Yes, you can swap in fresh tomatoes instead of canned ones. I recommend either roasting or steaming the tomatoes so you can remove the peel. Some good tomatoes to try are roma or heirloom tomatoes.
Recipe Pairing Ideas
This restaurant style salsa recipe goes great on its own with some tortilla chips but if you are looking for some wonderful Mexican style recipes to pair this salsa with check these out.
- Veggie Quesadillas
- Cauliflower Enchiladas
- Grilled Chicken Tacos
- Vegetarian Freezer Burritos
- Pork Carnitas
- Chicken Enchilada Dip
- Pork Carnitas Nachos
Easy Restaurant Style Salsa Recipe
- Remove outer skin from onion and chop into four large chunks. Remove stems, ribs and seeds from the jalapeno. Remove the stems from the dried arbol chilies. Roughly chop cilantro.
- Add all ingredients to a large blender or food processor and blend on medium until all the ingredients are well combined and no large chunks remain. Serve immediately with tortilla chips, recipe of choice or store in the fridge. Enjoy!
Leftover InstructionsStore leftover salsa in and airtight container in the fridge for up to 1 week.
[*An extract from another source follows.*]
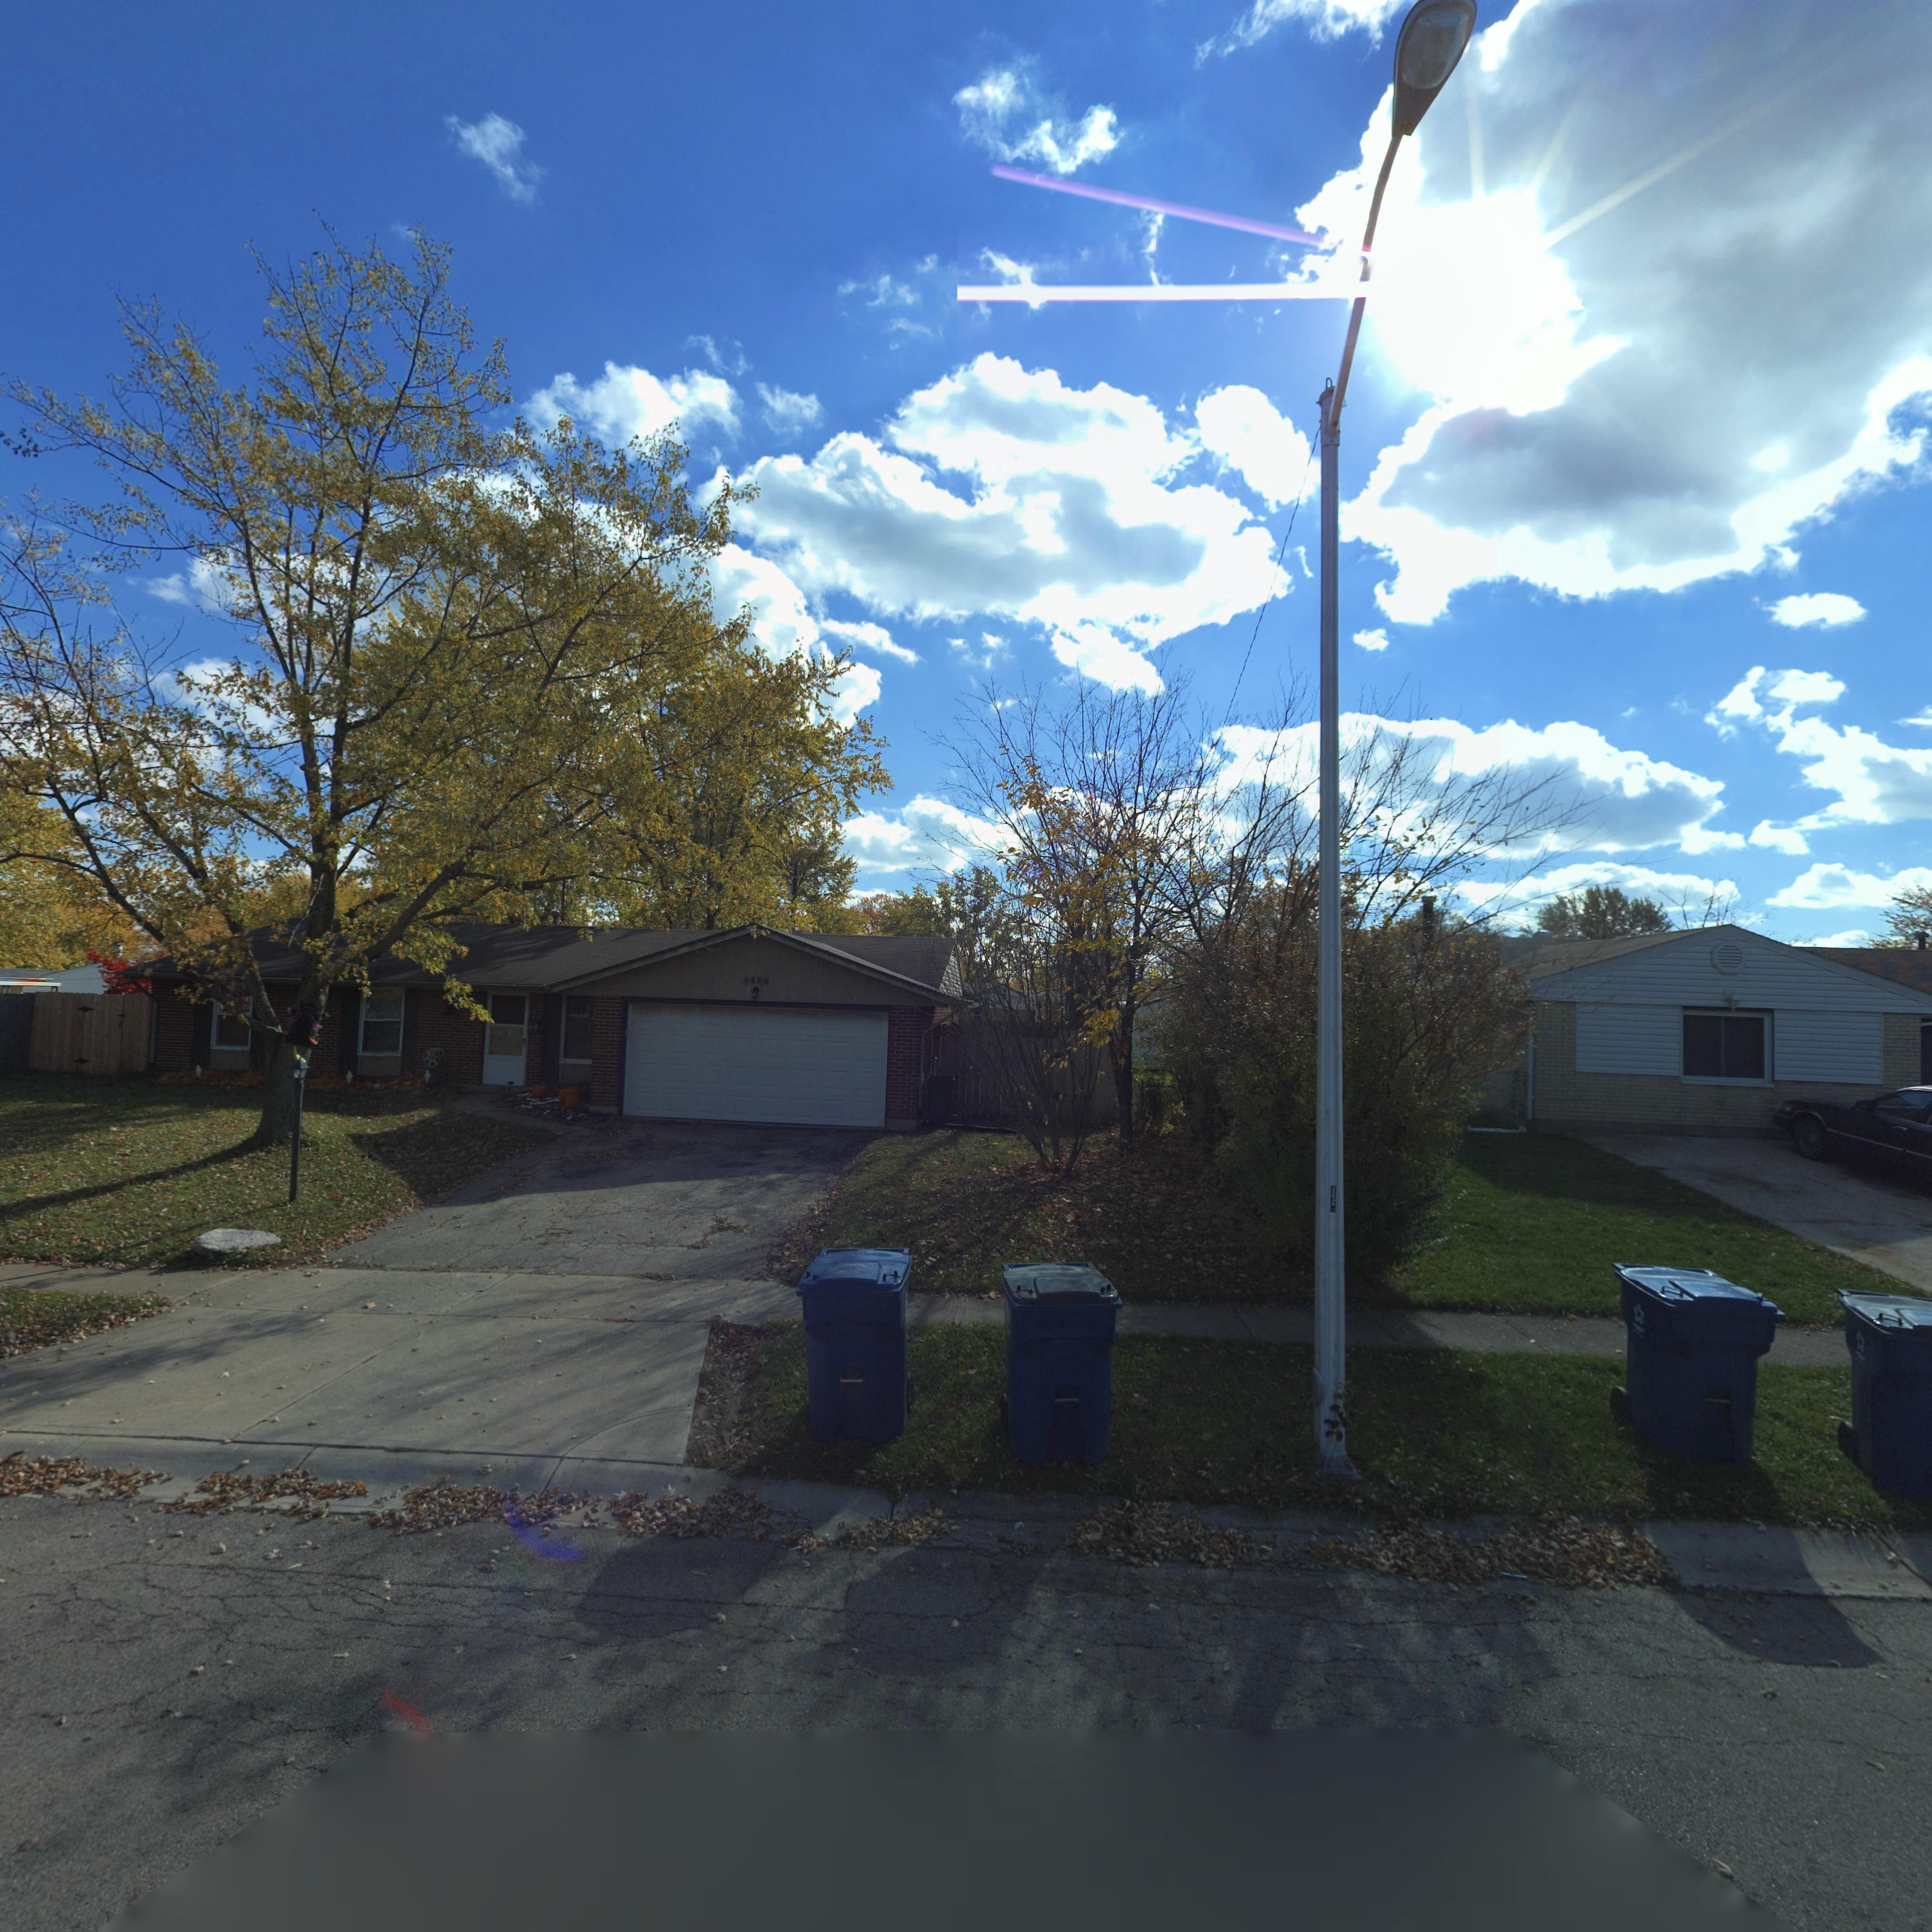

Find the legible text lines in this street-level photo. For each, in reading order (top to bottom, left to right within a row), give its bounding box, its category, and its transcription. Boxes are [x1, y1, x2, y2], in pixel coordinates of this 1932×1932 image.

[742, 976, 770, 985] StreetNumber: 6650
[527, 1024, 539, 1030] StreetNumber: 6650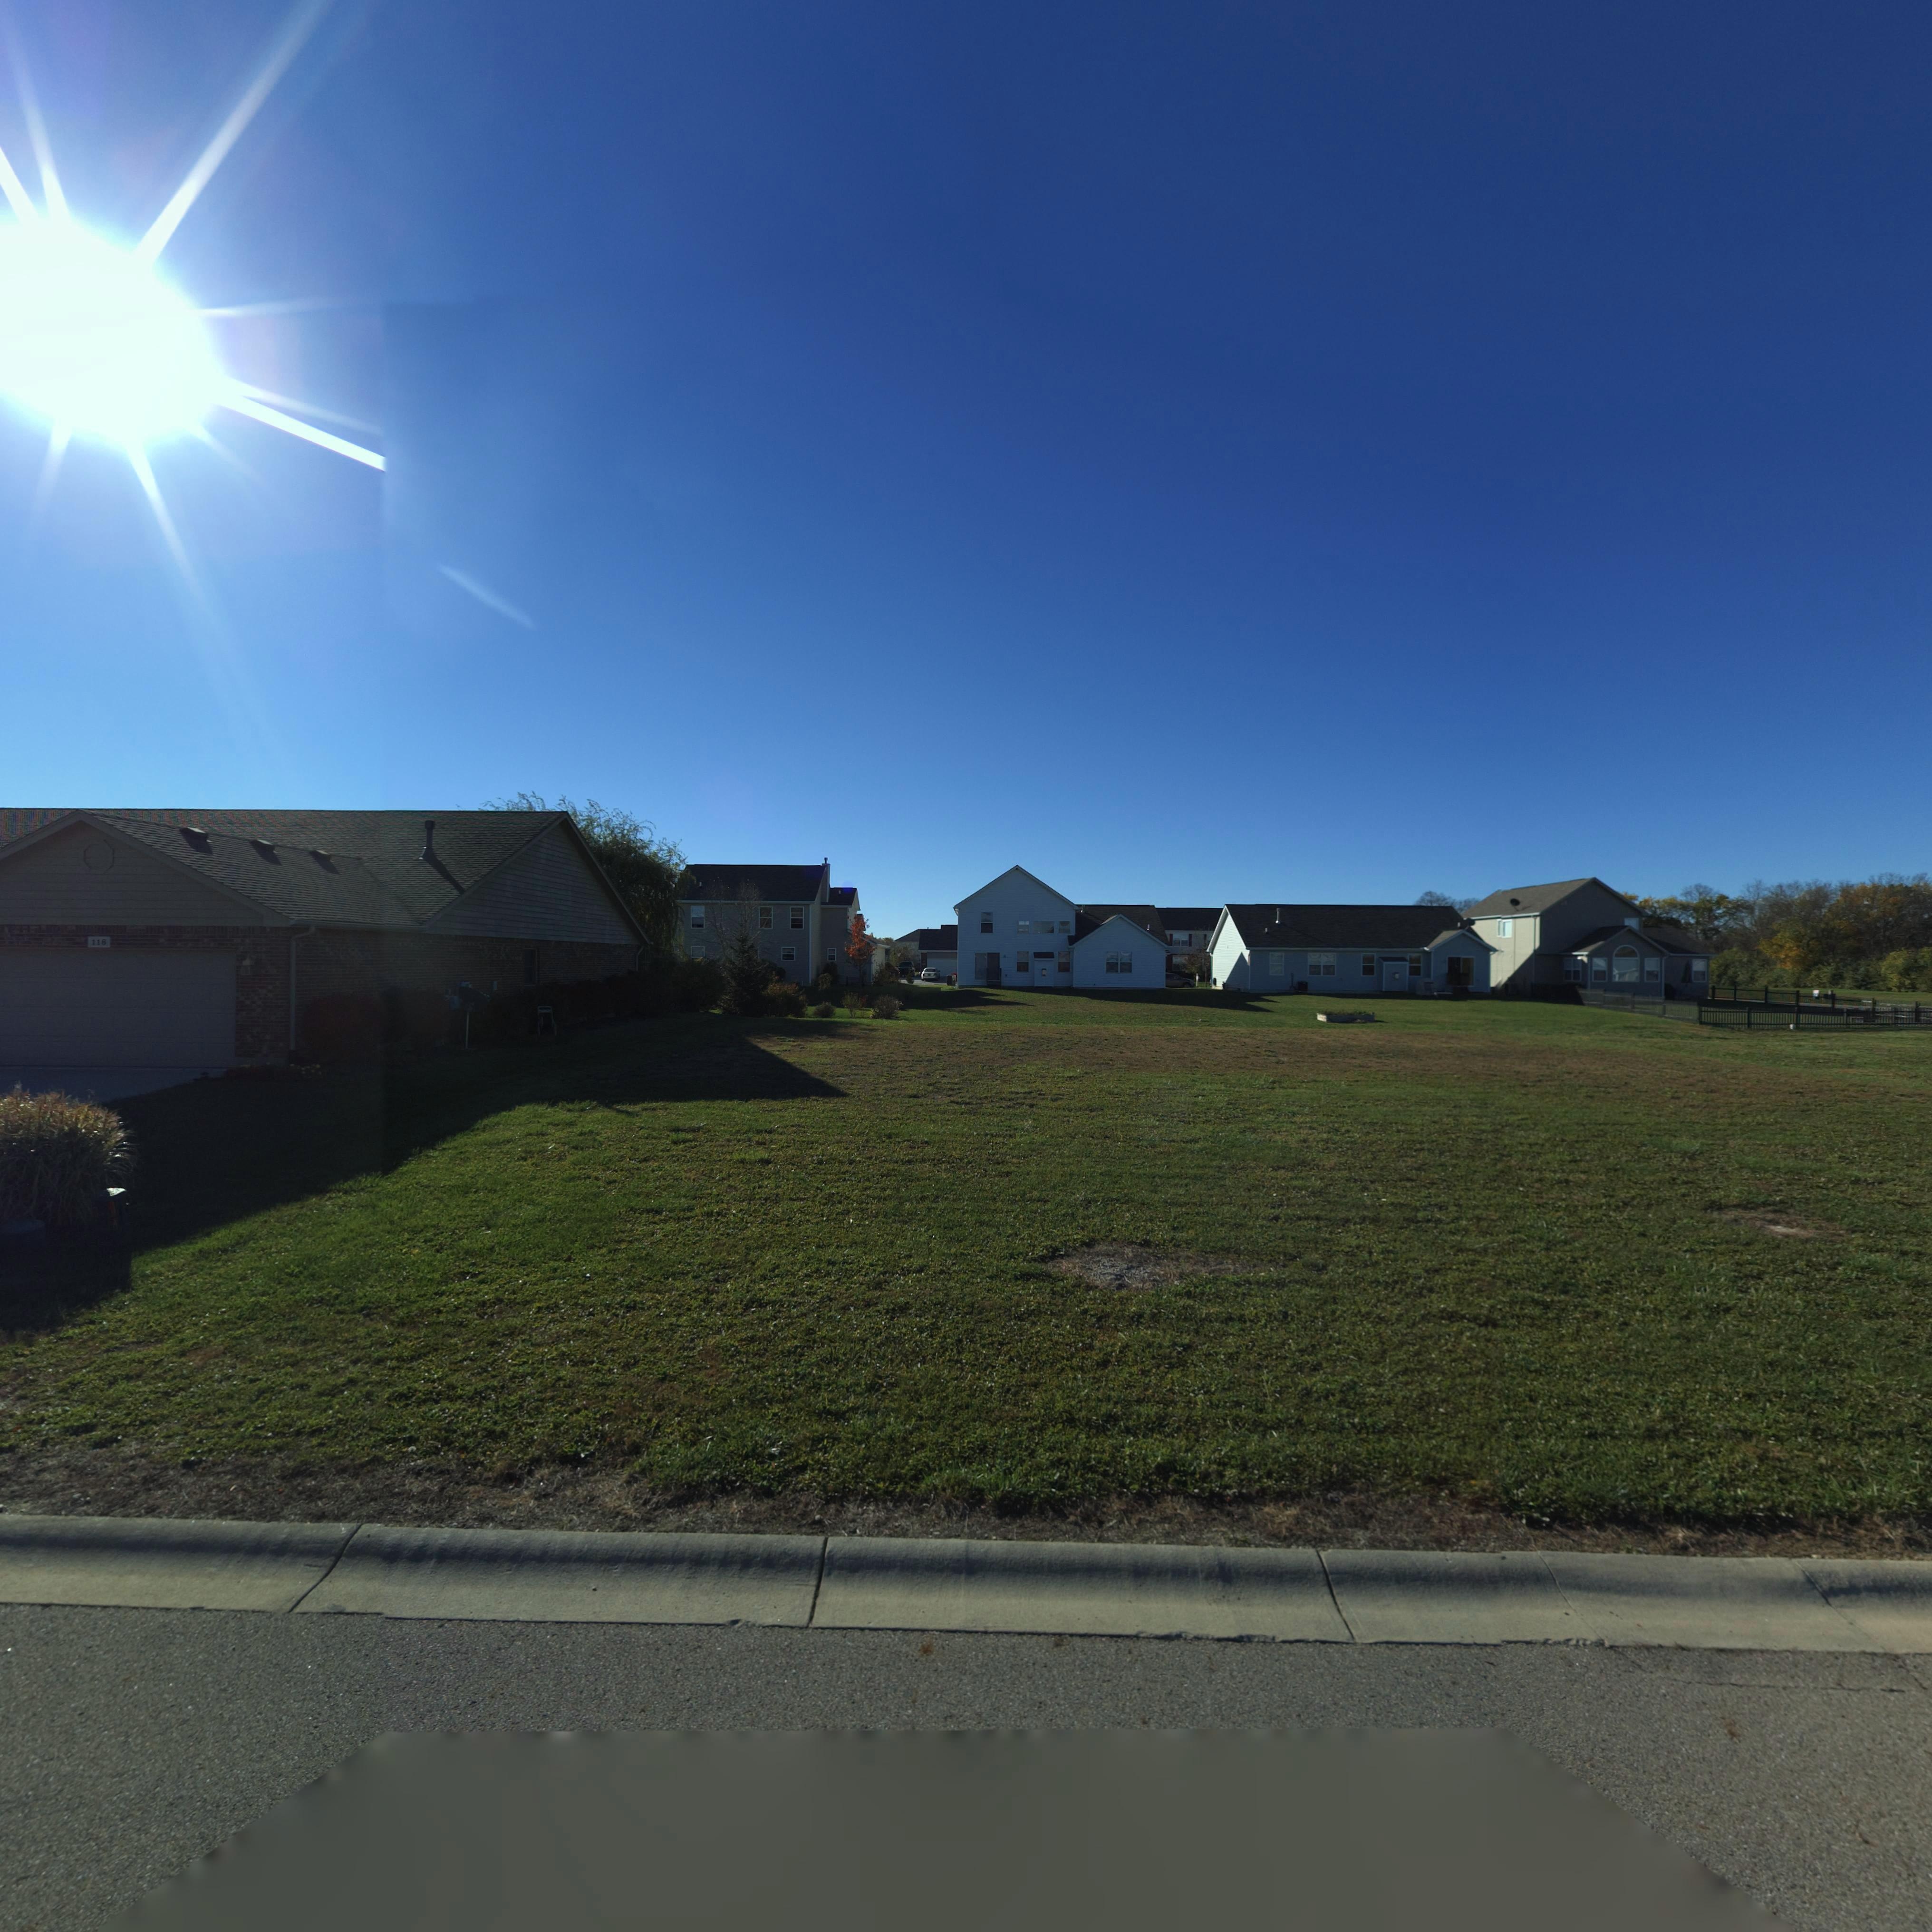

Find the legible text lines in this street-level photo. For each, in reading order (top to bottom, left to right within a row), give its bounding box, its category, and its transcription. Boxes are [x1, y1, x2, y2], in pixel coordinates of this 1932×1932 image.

[91, 938, 107, 946] StreetNumber: 11*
To extend to shelf life of this homemade salsa it can be frozen for up t0 3 months.
Spice NoteYou can add more or less of the chilies and jalapeno if you prefer your salsa more or less spicy.
Chunky SalsaIf you prefer your salsa more chunky pulse your blender until desired texture is reached instead of blending it. I would consider the salsa medium-hot with the ingredients shown how they are.